Winning at competitive games requires a results-oriented mindset that many players are simply not willing to adopt. This book walks players through the entire process: how to choose a game and learn basic proficiency, how to break through the mental barriers that hold most players back, and how to handle the issues that top players face. It also includes a complete analysis of Sun Tzu's book The Art of War and its applications to games of today. These foundational concepts apply to virtually all competitive games, and even have some application to "real life." Trade paperback. 142 pages.


Learn Something New Play Guitar

Learn Something New Play Guitar

Author: Publications International Ltd

Publisher:

Published: 2018

Total Pages: 160

ISBN-13: 9781640301597

DOWNLOAD EBOOK

All the basic tools you need to understand how to play guitar: finger positions, scales, and chords. Accompanying fretboard diagrams and photos make every chord finger position easy to imitate. Try out the chords you learn in chord progressions--the stepping stones to songs! Full-color images. Spiral bound ,160 pages


Lascivious Something/Roadkill Confidential/That Pretty Pretty; Or, The Rape Play

Lascivious Something/Roadkill Confidential/That Pretty Pretty; Or, The Rape Play

Author: Sheila Callaghan

Publisher: Catapult

Published: 2011-01-01

Total Pages: 337

ISBN-13: 1593764146

DOWNLOAD EBOOK

Sheila Callaghan is one of the most distinctive playwrights working in the theater today. Fiercely political, unblinkingly experimental, yet emotionally true, her writing is a refreshing combination of the compelling and the controversial. This volume collects three of her most recent plays to date. It includes: Lascivious Something, a heart-rending and disturbing exploration of failed love and shattered idealism at the dawn of the Reagan era, it follows a lapsed activist’s attempt to start life anew on a vineyard in Greece and what happens when the woman he left behind tracks him down; Roadkill Confidential, a noir-ish meditation on brutality and the intersection between fear and art, focused on an artist who uses the corpses of dead animals found on the side of the road as the medium for her creations; and That Pretty Pretty; Or, the Rape Play, which imagines our girls gone wild culture spiraling out to its most extreme ends while exploring issues of beauty, objectification, perversity, and naturalism in current society.


A Playful Path

A Playful Path

Author: Bernard De Koven

Publisher: Lulu.com

Published: 2013-12-18

Total Pages: 305

ISBN-13: 1304351823

DOWNLOAD EBOOK

A Playful Path, the new book by games guru and fun theorist Bernard De Koven, serves as a collection of ideas and tools to help us bring our playfulness back into the open.
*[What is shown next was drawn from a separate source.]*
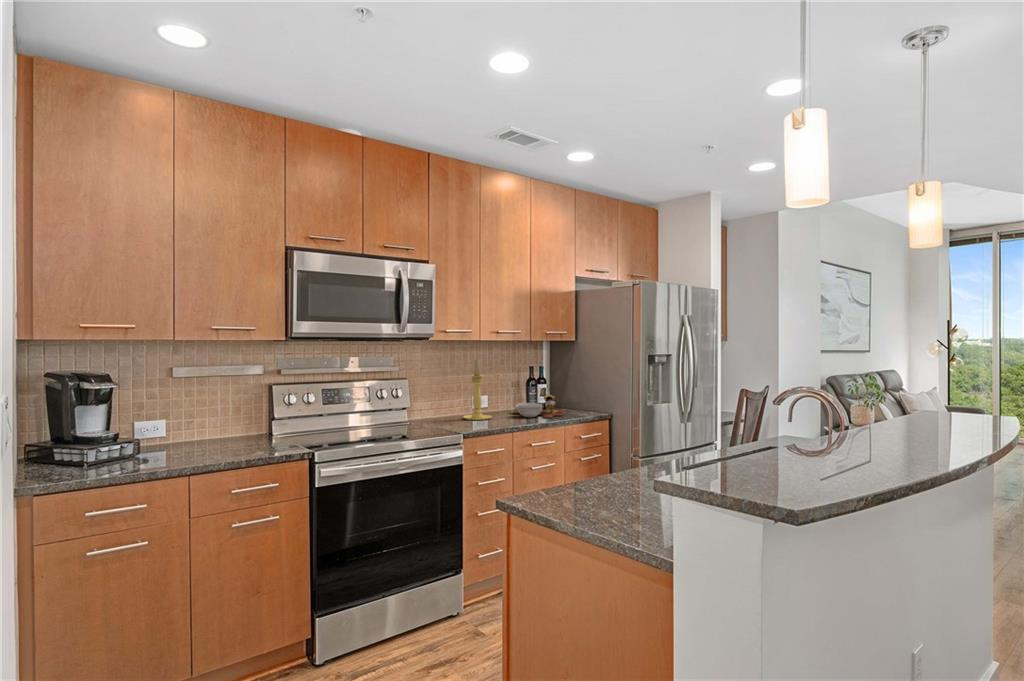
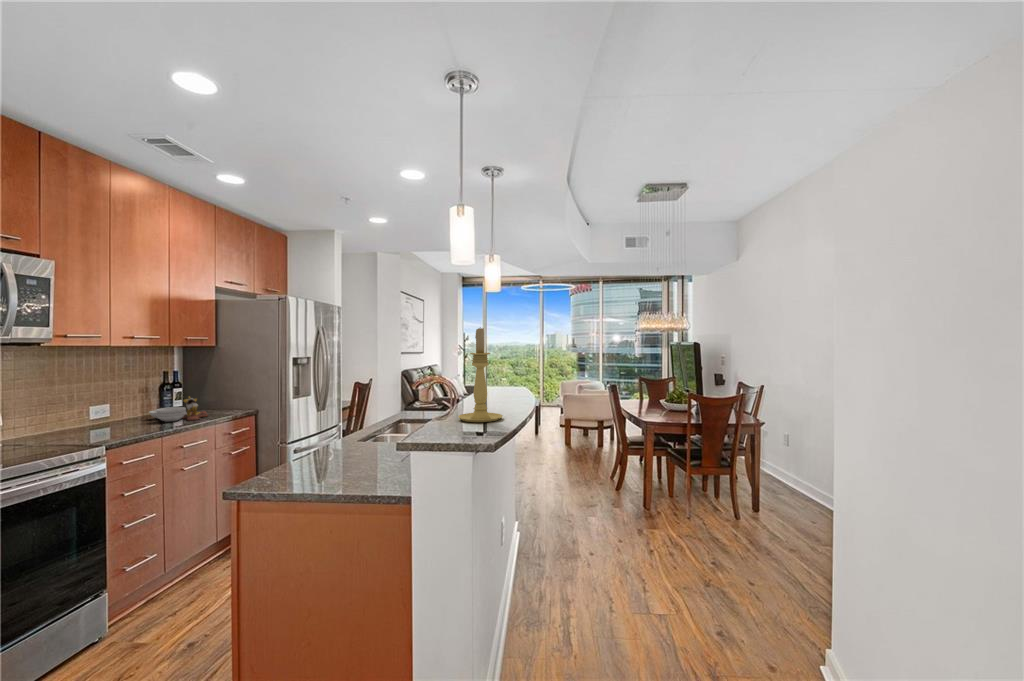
candle holder: present [463,359,492,420] -> present [458,328,502,422]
When we find ourselves forgetting the life of the game or the game of life, the joy of form or the content, the play of brain or mind, body or spirit, this book can help us return to that which our soul is heir.


The Cat in the Hat

The Cat in the Hat

Author: Dr. Seuss

Publisher:

Published: 1986

Total Pages: 61

ISBN-13: 9780375972775

DOWNLOAD EBOOK

Two children sitting at home on a rainy day are visited by the cat in the hat who shows them some tricks and games.


Childly Language

Childly Language

Author: Alison Sealey

Publisher: Routledge

Published: 2014-06-11

Total Pages: 175

ISBN-13: 1317884086

DOWNLOAD EBOOK

Childly Language explores how attitudes and cultural assumptions about children and childhood are revealed in contemporary English. It addresses such questions as: How is concern for children's safety and welfare reflected in the vocabulary and grammar of contemporary English? and When we say that an adult is being 'childish', what are we saying about the characteristics of children?